In the data below, find every line with the string "Bender" and pull it out.
------ Task material ------
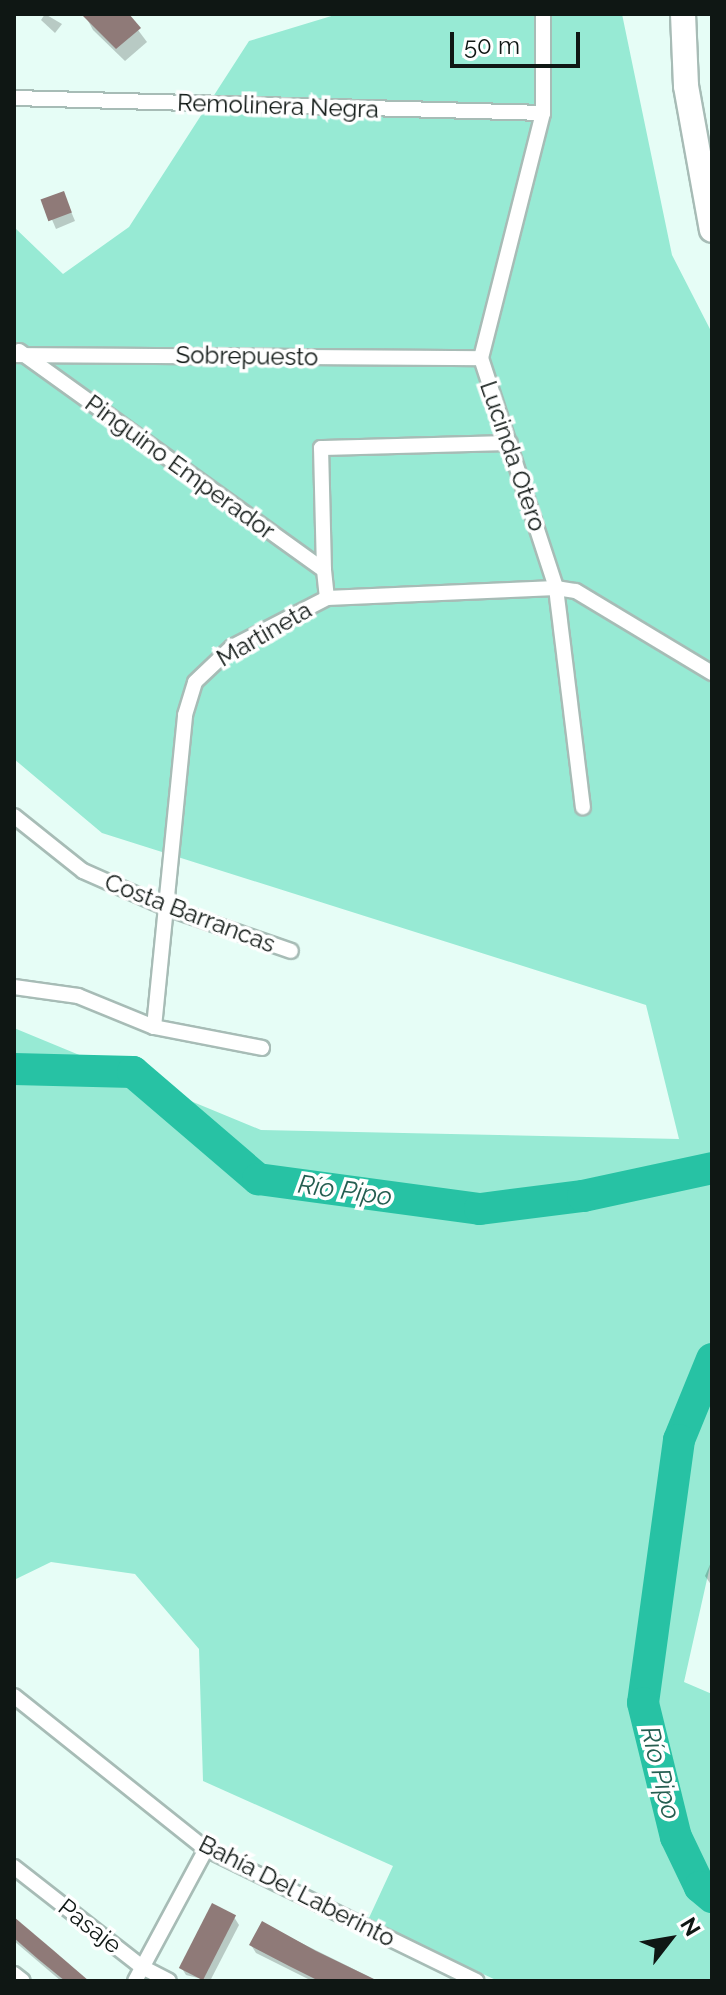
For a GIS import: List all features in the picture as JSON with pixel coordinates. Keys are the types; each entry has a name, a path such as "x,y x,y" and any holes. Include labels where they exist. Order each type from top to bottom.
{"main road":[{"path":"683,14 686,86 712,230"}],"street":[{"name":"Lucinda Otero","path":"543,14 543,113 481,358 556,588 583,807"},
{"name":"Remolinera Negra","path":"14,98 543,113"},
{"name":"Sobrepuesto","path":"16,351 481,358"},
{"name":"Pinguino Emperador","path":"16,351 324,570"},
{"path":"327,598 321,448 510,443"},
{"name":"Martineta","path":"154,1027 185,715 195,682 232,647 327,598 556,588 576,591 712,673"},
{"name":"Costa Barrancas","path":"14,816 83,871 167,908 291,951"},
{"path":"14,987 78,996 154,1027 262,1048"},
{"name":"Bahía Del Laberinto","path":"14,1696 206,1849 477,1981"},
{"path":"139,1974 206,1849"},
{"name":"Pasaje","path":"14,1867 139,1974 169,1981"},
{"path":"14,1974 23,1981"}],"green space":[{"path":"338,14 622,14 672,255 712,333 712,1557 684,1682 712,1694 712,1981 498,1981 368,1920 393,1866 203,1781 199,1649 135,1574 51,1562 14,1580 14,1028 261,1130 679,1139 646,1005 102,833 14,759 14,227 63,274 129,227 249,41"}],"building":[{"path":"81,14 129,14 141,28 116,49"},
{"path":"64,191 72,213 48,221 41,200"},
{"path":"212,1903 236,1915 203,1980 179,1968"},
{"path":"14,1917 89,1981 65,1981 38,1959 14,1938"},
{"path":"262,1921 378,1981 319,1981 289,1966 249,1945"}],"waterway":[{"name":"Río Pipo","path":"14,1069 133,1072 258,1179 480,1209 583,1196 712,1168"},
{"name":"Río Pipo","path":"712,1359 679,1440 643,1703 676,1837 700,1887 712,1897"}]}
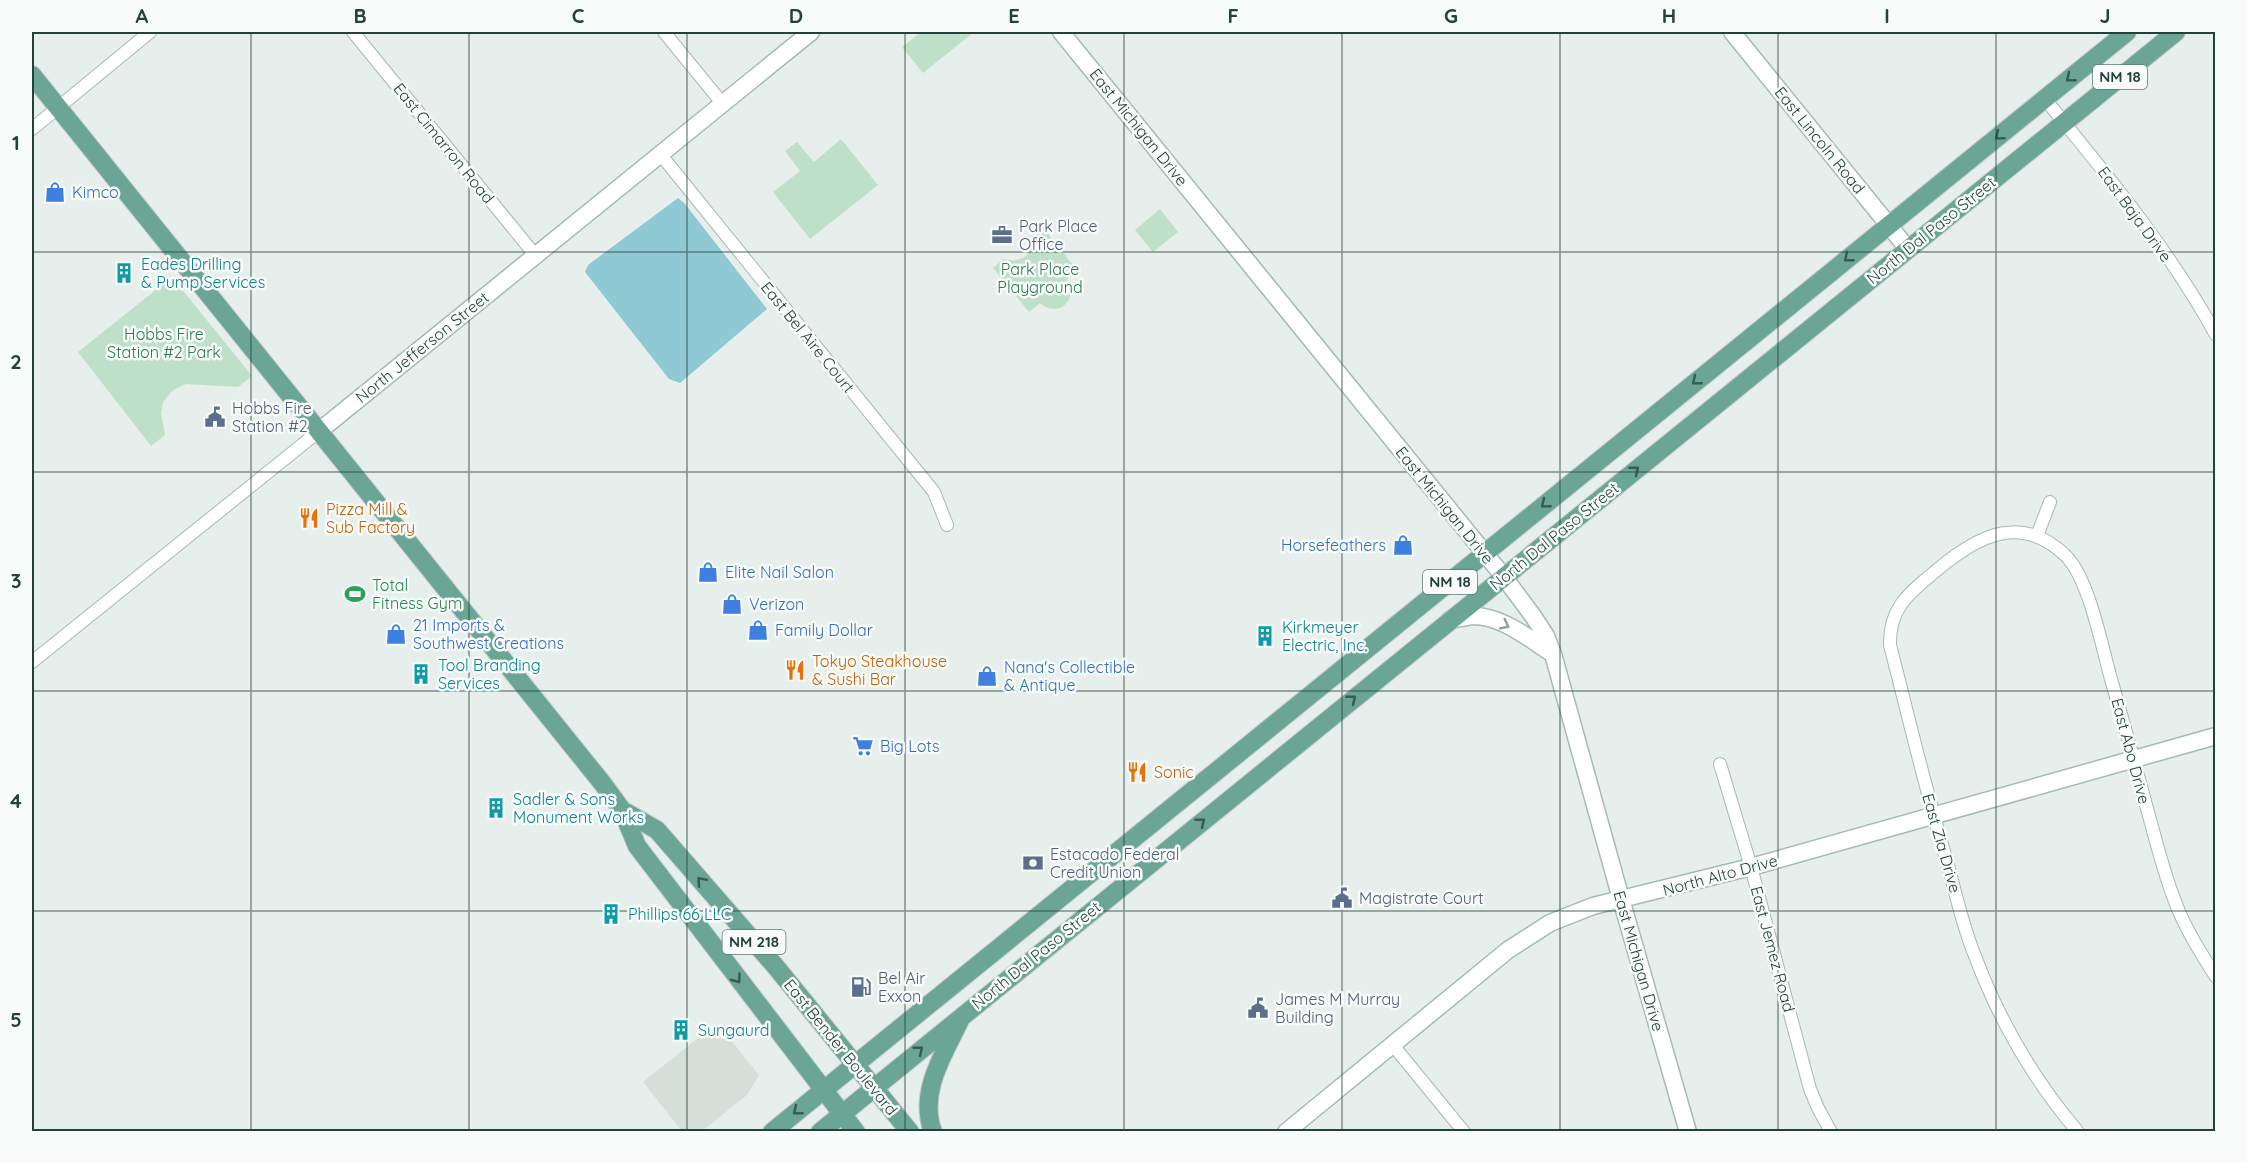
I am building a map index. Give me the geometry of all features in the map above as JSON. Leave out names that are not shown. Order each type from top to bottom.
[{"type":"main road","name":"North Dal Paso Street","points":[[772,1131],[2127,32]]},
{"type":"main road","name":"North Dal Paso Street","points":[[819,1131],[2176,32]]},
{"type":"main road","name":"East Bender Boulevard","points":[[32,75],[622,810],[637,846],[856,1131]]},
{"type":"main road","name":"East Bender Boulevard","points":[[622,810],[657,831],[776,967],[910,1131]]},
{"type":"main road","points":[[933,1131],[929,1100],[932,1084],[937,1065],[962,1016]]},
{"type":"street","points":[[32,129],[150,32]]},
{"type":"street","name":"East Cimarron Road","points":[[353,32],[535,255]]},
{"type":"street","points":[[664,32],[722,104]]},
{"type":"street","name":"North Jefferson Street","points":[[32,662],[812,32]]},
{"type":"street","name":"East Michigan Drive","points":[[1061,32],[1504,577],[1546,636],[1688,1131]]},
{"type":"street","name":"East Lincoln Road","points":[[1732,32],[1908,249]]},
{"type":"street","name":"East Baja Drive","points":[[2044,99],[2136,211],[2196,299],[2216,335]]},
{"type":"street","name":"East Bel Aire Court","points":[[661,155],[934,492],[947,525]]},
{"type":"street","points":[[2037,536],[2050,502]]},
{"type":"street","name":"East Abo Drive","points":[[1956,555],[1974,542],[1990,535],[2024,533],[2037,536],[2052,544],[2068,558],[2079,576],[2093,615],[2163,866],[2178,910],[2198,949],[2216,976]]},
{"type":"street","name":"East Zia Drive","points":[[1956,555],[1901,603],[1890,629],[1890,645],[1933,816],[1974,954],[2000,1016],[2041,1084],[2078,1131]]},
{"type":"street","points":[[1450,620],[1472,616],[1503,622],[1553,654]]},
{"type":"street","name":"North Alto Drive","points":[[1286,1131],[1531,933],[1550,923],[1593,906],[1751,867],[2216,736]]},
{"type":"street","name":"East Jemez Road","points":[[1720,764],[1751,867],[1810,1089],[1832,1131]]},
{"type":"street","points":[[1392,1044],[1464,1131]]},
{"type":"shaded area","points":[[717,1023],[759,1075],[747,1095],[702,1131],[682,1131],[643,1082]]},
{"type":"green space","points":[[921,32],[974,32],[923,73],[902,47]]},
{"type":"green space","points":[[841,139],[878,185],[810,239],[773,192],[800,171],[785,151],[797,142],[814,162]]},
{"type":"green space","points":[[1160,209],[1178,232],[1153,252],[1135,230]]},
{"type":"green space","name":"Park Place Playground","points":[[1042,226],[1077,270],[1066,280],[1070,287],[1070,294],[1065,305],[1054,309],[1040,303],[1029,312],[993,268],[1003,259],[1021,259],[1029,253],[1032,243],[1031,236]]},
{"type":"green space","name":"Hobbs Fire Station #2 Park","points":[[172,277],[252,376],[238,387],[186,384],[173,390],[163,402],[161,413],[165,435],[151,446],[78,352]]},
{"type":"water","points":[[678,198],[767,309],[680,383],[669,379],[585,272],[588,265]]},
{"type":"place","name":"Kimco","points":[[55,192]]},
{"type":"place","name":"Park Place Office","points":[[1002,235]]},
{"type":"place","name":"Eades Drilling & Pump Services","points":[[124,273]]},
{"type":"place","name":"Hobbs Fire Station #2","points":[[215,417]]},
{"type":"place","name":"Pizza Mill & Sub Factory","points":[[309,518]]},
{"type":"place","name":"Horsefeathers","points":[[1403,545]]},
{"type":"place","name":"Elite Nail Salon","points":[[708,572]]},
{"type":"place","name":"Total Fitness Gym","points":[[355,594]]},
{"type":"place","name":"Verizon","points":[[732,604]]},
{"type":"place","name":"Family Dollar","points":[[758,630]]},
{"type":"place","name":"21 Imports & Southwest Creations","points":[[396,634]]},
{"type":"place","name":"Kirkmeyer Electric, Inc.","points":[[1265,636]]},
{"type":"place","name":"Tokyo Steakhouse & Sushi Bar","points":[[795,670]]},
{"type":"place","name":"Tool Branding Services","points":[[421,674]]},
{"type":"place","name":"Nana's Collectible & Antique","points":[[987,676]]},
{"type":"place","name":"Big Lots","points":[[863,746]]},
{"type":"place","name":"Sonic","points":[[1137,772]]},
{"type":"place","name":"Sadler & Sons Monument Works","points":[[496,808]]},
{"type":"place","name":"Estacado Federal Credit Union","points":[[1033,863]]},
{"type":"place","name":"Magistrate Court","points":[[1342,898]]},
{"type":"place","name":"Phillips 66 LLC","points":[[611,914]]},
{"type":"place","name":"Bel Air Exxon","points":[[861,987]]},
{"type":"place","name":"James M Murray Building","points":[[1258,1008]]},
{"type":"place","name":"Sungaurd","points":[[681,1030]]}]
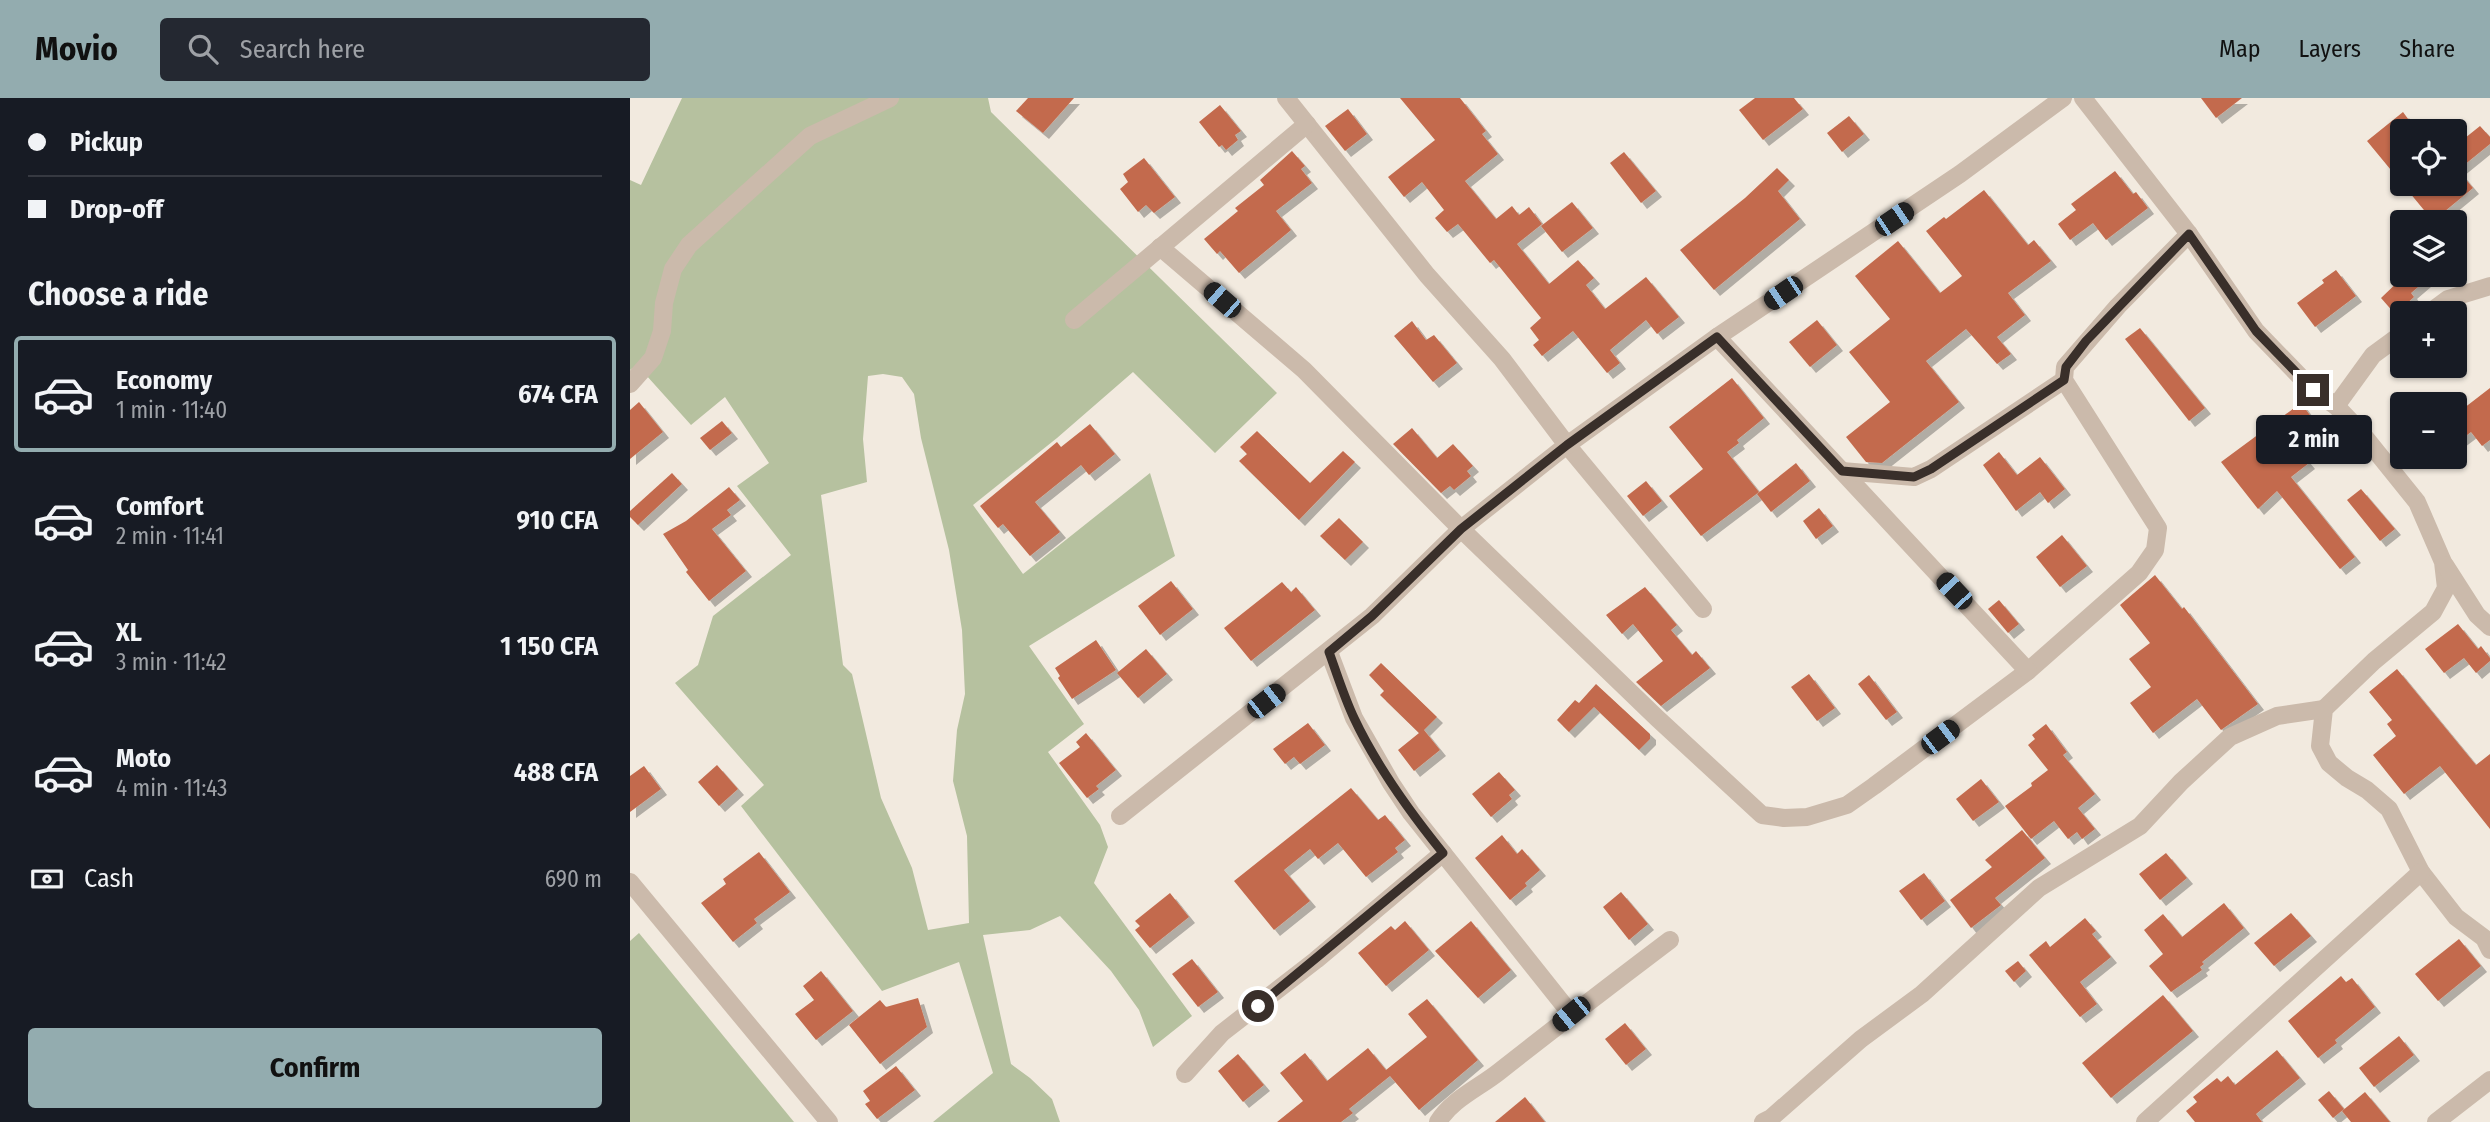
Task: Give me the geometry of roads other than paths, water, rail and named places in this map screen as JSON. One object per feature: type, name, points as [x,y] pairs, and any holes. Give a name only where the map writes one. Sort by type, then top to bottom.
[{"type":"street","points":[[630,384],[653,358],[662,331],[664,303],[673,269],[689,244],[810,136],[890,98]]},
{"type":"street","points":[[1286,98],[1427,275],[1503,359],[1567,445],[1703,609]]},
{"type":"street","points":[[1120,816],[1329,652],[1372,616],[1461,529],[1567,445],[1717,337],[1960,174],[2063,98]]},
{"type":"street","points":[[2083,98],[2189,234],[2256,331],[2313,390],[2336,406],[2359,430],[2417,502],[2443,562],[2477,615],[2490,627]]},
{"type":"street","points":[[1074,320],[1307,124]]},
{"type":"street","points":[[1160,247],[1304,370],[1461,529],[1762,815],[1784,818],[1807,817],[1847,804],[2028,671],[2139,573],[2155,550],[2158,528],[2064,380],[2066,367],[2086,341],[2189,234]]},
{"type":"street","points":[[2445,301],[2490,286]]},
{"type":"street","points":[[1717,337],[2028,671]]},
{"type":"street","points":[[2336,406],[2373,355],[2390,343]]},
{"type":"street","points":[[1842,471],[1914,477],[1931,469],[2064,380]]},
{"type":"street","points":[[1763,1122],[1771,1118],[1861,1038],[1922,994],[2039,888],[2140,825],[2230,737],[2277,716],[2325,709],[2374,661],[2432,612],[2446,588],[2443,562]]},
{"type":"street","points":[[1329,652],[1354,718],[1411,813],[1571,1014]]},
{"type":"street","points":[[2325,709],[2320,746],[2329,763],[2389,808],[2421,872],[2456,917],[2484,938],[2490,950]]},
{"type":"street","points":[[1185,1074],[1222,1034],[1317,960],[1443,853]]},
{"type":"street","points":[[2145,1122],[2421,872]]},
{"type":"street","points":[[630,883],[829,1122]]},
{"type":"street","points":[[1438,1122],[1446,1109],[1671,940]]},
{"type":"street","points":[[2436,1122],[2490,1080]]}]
------
-- Exercise result --
{"type":"main road","name":"East Bender Boulevard","points":[[32,75],[622,810],[637,846],[856,1131]]},
{"type":"main road","name":"East Bender Boulevard","points":[[622,810],[657,831],[776,967],[910,1131]]},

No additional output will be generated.